Buffon a Parma, il grande ritorno: «Mi sento bene, voglio essere protagonista»

Vent'anni esatti son passati da quando un appena 23enni Gigi Buffon faceva i pacchi da Parma per andare a sposare l'occasione della sua vita, la Juventus. Allora come oggi, era incredibile pensare ad una carriera come quella che ha avuto il per tanti anni numero 1 della nazionale azzurra. In vent'anni ha vinto quasi tutto, Gigi.

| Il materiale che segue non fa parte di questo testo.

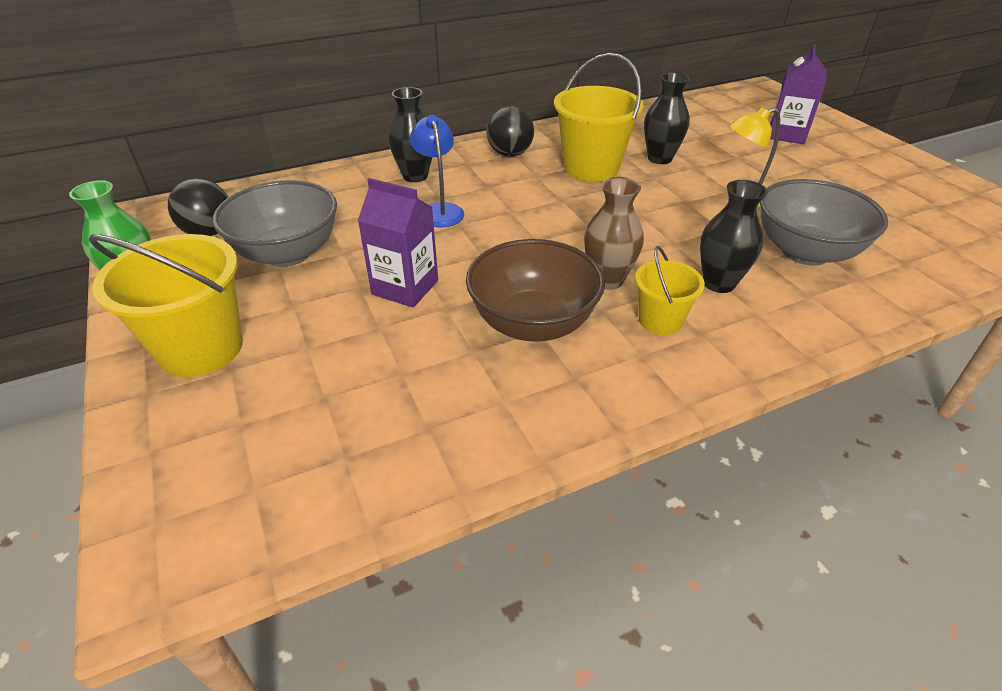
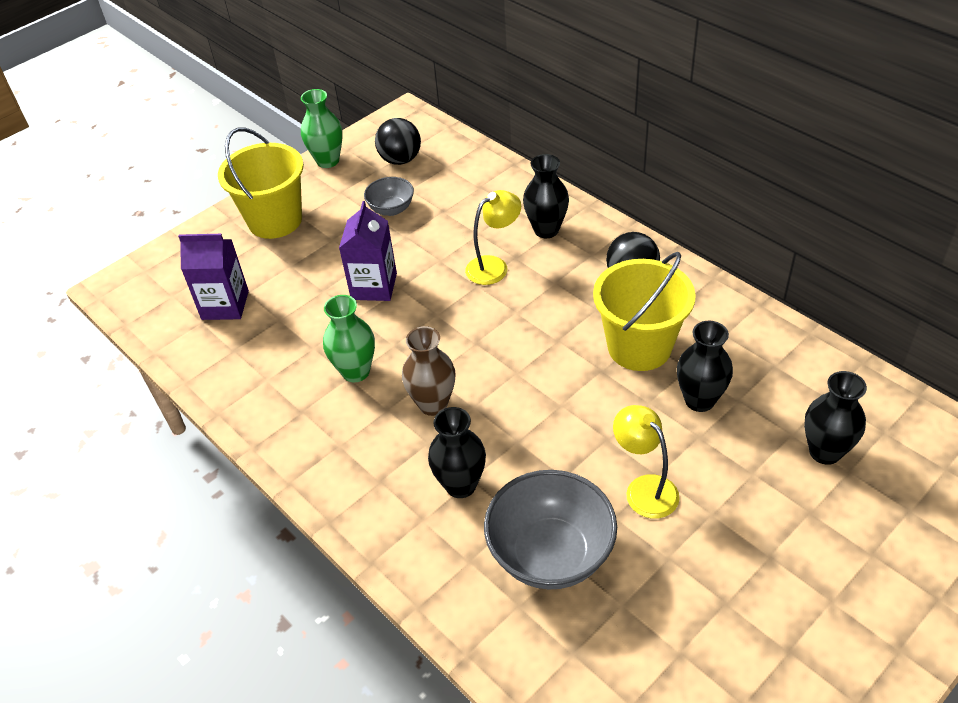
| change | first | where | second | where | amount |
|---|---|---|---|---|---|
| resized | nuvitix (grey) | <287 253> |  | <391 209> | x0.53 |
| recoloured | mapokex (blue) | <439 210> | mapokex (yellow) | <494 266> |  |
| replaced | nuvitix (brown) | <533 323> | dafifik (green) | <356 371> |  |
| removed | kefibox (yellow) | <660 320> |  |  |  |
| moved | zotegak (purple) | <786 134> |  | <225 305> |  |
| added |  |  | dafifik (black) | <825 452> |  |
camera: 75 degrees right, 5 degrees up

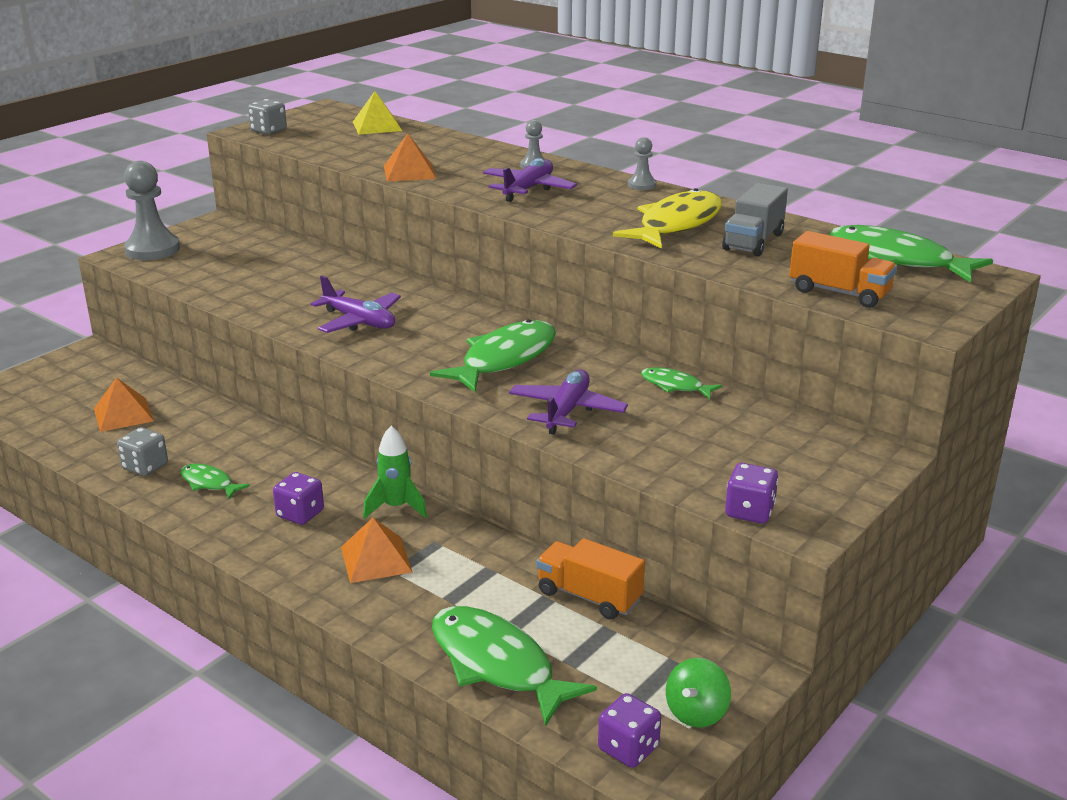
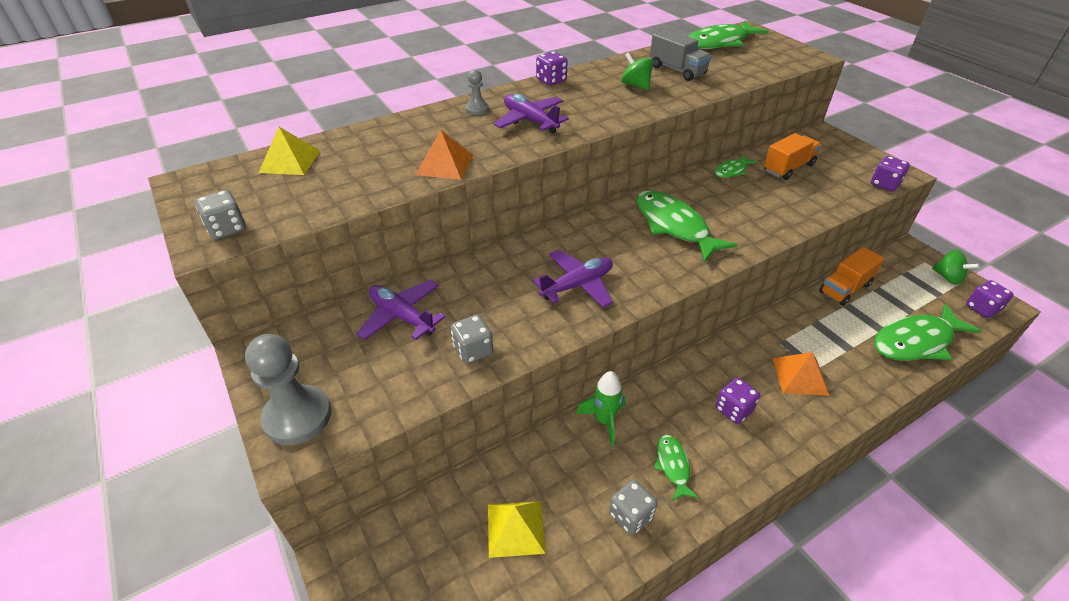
| change | first | where | second | where | amount |
|---|---|---|---|---|---|
| recoloured | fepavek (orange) | <123 414> | fepavek (yellow) | <515 528> |  |
| turned | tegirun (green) | <209 483> |  | <673 466> | 120 degrees clockwise |
| moved | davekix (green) | <396 507> |  | <604 420> |  |
| moved | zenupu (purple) | <567 411> |  | <402 316> |  |
| replaced | tegirun (yellow) | <676 224> | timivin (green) | <635 85> |  |
| replaced | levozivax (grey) | <641 185> | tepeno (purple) | <551 80> |  |
| moved | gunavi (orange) | <839 292> |  | <788 168> |  |
| added |  |  | tepeno (grey) | <473 350> |  |
camera: 70 degrees left, 15 degrees up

Nella gioielleria di casa il numero di trofei e successi individuali non è più quantificabile, ma un piccolo spazio per una coppa in più - La Coppa - lo ha sempre riservato fino a ieri, provando a incassarla anche in un tentativo solitario d'oltralpe, con la maglia del Psg. Non è andata bene, tre finali a palmarès, ma di quelle che lasciano l'amaro in bocca e fanno fatica ad esser dimenticate. Ma ora Gigì si sente "grande", abbastanza maturo per rinunciare al sogno bambinesco di un piccino di Carrara, ancora non troppo anziano per decidere di smettere.

 

E così la strana, quasi folle idea di indossare nuovamente quei guantoni che lo hanno reso celebre e lanciato sul palcoscenico più famoso d'Italia. Quasi un segno di riconoscenza nei confronti di chi ho la coltivato ed accudito quando contava veramente, ma non per questo senza l'ambizione di restituire quel che al Parma spetta di diritto, la Serie A. Da qui la risposta affermativa al numero uno gialloblu Kyle Krause, che ha convinto il campione del mondo a mettere da parte gli ultimi dubbi per accettare un contratto biennale con tanto di premio promozione. Mica poco, per uno che a 43 anni di smettere non ne ha voglia. E meno male.